[Yang Ditanyakan]:
(1) Sunting cuplikan di bawah dengan menuliskan kembali bagiannya mulai dari "Bukan tanpa alasan" hingga "menderu dengan liar.", lalu ganti "Bogor" dengan "Malang".
(2) Sebutkan semua golongan orang dalam jalur peredaran ganja yang dirinci cuplikan di bawah pada kalimat yang diawali "Baik dari pemakai".

[Cuplikan]:
□ □ □ □ □
Sebuah Catatan Permulaan bagian 12


                Okey kita mulai dengan mengucapkan “Happy International Weed Day” 20 April 2019. Sebuah peringatan hari besar skala Global perihal tanaman Ganja dan kegunaannya. Awalnya secara personal bahasan mengenai tanaman ganja adalah sesuatu yang menakutkan karena dapat mengakibatkan sebuah kefatalan, mengingat track record gue sebagai pemakai aktif. Dan alasan lainnya tentu karena UUD 1945 telah mengatur tentang tindak criminal baik pemakai maupun pengedar perihal penyalahgunaan Narkotika jenis Ganja. Dan itu cukup menjadi alasan kenapa Ganja menjadi sesuatu yang sakral. Baik dalam penggunaannya maupun ketika membicarakan keberadaannya diruang public. Apalagi dari segi bisnis di pasar gelap, Ganja selalu berkoneksi antara satu dan yang lainnya. Sehingga menjadi suatu keharusan dalam menjaga kerahasiaan serta pemeliharaan daripada jalur peredaran antar inter-koneksinya.

Sejauh ini gue bahkan berani berdebat akan jenis-jenis Ganja dan efek samping yang dapat ditimbulkan olehnya. Dari sekian banyak Ganja yang beredar di pasar gelap, ada beberapa jenis yang kemudian menjadi favorit di kalangan para pengguna. Dari tingkat ke-High-annya sampai kepada berapa lama durasi sesorang berada dalam pengaruh akibat asap yang ditimbulkannya (Celeng). Asalkan kalian tahu Ganja tidak membahayakan secara fisik, apalagi menyebabkan kerusakan pada organ-organ vital didalam tubuh. Berbanding terbalik dengan apa yang seringkali di kampanyekan oleh BNN (Badan Narkotika Nasional). Meski begitu hal ini tidak layak untuk di perdebatkan dalam paragraph ini.

Bukan tanpa alasan kenapa gue se-begitu betahnya berada dikota Bogor. Dan nampaknya catatan ini mulai menampakan identitasnya bahwa ini adalah sebuah salinan pengakuan selama perjalanan ini berlangsung. Dan gue cukup sadar untuk melakukan ini selama nafas masih menderu dengan liar.

Okey kita kembali ke kota Bogor. Di akhir tahun 2010 gue memutuskan untuk melanjutkan studi (kuliah) di kota Bogor, seperti yang gue ceritakan pada bab awal ketika catatan ini dimulai. Tahun 2011 akhirnya gue tercatat sebagai mahasiswa aktif di salah satu Universitas Swasta ternama dikota Bogor. Singkat cerita, rupanya gue cukup gesit untuk berbaur dan beradaptasi. Sehingga untuk mendapatkan kawan baru bukanlah hal yang rumit untuk gue lakuin. Factor ini juga lah yang kemudian mengantar gue untuk mengenal jenis-jenis Ganja di pasar gelap dalam ruang lingkup mahasiswa serta Jalur peredarannya. Baik dari pemakai, pengedar, atau juga siapa yang menjadi pemakai sekaligus pengedar. Tentunya gue butuh waktu hampir 2 sampai 3 tahun untuk memahami dan mempelajari serta mengantisipasi dari bahaya yang di akibatkan jika berani menggauli Ganja. Baik dari sisi pemakai maupun sebagai pengedar (Bisnis).
□ □ □ □ □
[Bahan yang Disediakan]:
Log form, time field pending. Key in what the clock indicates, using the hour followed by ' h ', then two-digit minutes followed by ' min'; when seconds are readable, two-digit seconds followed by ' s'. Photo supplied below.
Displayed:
□ □ □ □ □
[Kunci Jawaban]:
(1)
Bukan tanpa alasan kenapa gue se-begitu betahnya berada dikota Malang. Dan nampaknya catatan ini mulai menampakan identitasnya bahwa ini adalah sebuah salinan pengakuan selama perjalanan ini berlangsung. Dan gue cukup sadar untuk melakukan ini selama nafas masih menderu dengan liar.

(2) Pemakai, pengedar, serta pemakai sekaligus pengedar.